Ashland and Division: An Environmental Perspective

by Scott A. Rappe

For ten years EVA’s Planning, Preservation & Development Committee has battled developers bent on overbuilding in areas where such density would strain City services, create traffic congestion and make the neighborhood less livable. We were not always successful, and the results are all around us.

Now, for the first time, the East Village Association has actively called for a site to be developed beyond what its current zoning would allow. This is an unusual position for a community organization, yet, ironically we are still met with opposition by an ignorant and stubborn developer.

View west from Polish TriangleA gateway to a transit-oriented development (view west from Polish Triangle)


In this era of growing environmental awareness, dense urban communities like West Town are the most promising models for sustainable living. Just living in renovated buildings in the center of the City puts all of us at the cutting edge of sustainability, in a way that driving a hybrid vehicle to a solar powered house built
out of recycled materials in suburbia never could. To paraphrase a common sentiment among architects, the most sustainable building is the one you don’t build.

Continued occupancy of vintage buildings conserves construction materials and embodied energy. The density of these multifamily buildings preserves land and provides the critical mass of people necessary to create a sense of community. As in East Village, this density, concentrated in an area of ½ mile by ½ mile (Chicago to Division, Ashland to Division) provides enough patrons within walking distance to sustain many vibrant businesses. City lots are modest in size, small enough to be maintained with minimal effort, while large enough to provide light and air to the dwelling, a small garden and perhaps even a rain barrel and a compost bin.

Although Chicago’s public transit system in woefully inadequate, East Village is a good example of a community that relies on it. Its perimeter is served by five major bus lines and the Blue line passes right by it northeast corner (where Walgreens is proposing its new building). It is amazing to see the pedestrian traffic to and from the subway station during morning and evening rush hour.

These transit options are easily walkable and concentrate huge numbers of people on the community’s perimeter creating a synergy between residents and businesses. Prominent properties like those occupied by Wendy’s and Pizza Hut have civic value; they need to be utilized in a way that gives back to the community, rather than just taking away.

Unfortunately, automobile focused uses like the proposed Walgreens, Wendy’s, and several large parking lots on the north side of Division create a retail "dead zone" that strangles what could be a vibrant termination of Division Street on the Polish Triangle. Here, multiple parking lot curb cuts displace lively retail storefronts and disrupt the pedestrian character of the street. This retail "dead zone" is certainly a contributing factor to the sorry state of the Polish Triangle.

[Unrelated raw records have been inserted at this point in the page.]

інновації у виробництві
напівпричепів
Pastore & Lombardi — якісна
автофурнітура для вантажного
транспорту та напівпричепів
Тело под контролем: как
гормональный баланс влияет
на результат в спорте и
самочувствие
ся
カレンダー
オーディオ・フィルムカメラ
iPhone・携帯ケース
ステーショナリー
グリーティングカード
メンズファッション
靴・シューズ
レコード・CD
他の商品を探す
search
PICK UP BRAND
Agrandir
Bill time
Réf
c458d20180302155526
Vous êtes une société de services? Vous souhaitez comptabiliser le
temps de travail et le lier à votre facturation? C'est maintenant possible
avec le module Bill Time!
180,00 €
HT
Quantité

Recently, in a meeting with the alderman, representatives of EVA were shown a site plan and elevations for a new freestanding Walgreens proposed for the Pizza Hut site. It was exceedingly disappointing to realize the opportunity this developer is intent on throwing away. The drawings show a modest variation to the typical Walgreens prototype.

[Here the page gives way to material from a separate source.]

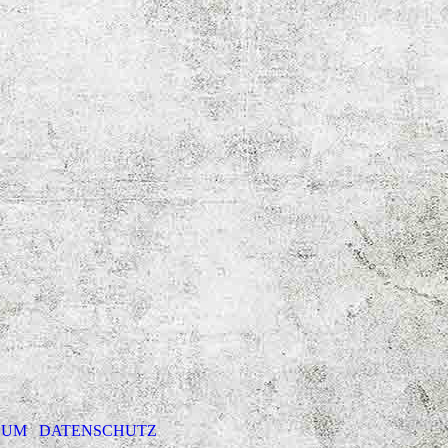
SUM
DATENSCHUTZ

The design deviates from the norm only in its use of precast concrete rather than brick (let’s give them the benefit of the doubt and assume its a naïve attempt to pay homage to the natural stone of the MB Bank) and its small footprint (8,000 SF), made possible by a stockroom mezzanine above the sales floor. As would be expected, the building sits in a sea of asphalt and has a gaping two-story-high entrance foyer showcasing Walgreen’s trademark mortar & pestle in neon.

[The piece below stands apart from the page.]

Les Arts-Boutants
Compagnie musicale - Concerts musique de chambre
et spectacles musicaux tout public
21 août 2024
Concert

This building is about establishing brand-recognition for Walgreens rather than mending the urban fabric at a historic corner. Contrast this approach with the landmarked MB Bank on the opposite side of the street:

Here the bank takes its identity from the building, not vice- versa. The time for fast food franchises and national chains at this prominent corner of our community has passed.

In selling its property, Pizza Hut has acknowledged this; Wendy’s and now Walgreens
need to do the same. Paying an obscene $4.85 million dollars for this real estate and
then keeping it from serving its highest and best use is like an art patron purchasing the Mona Lisa for their own personal enjoyment.

Interra-Vision, Walgreens’ developer, can build what they are proposing ‘as-of-right’
but that doesn’t mean they should. Prominent locations like this come with the moral
obligation to act with civic responsibility. This site, and West Town, deserves a developer who will build accordingly.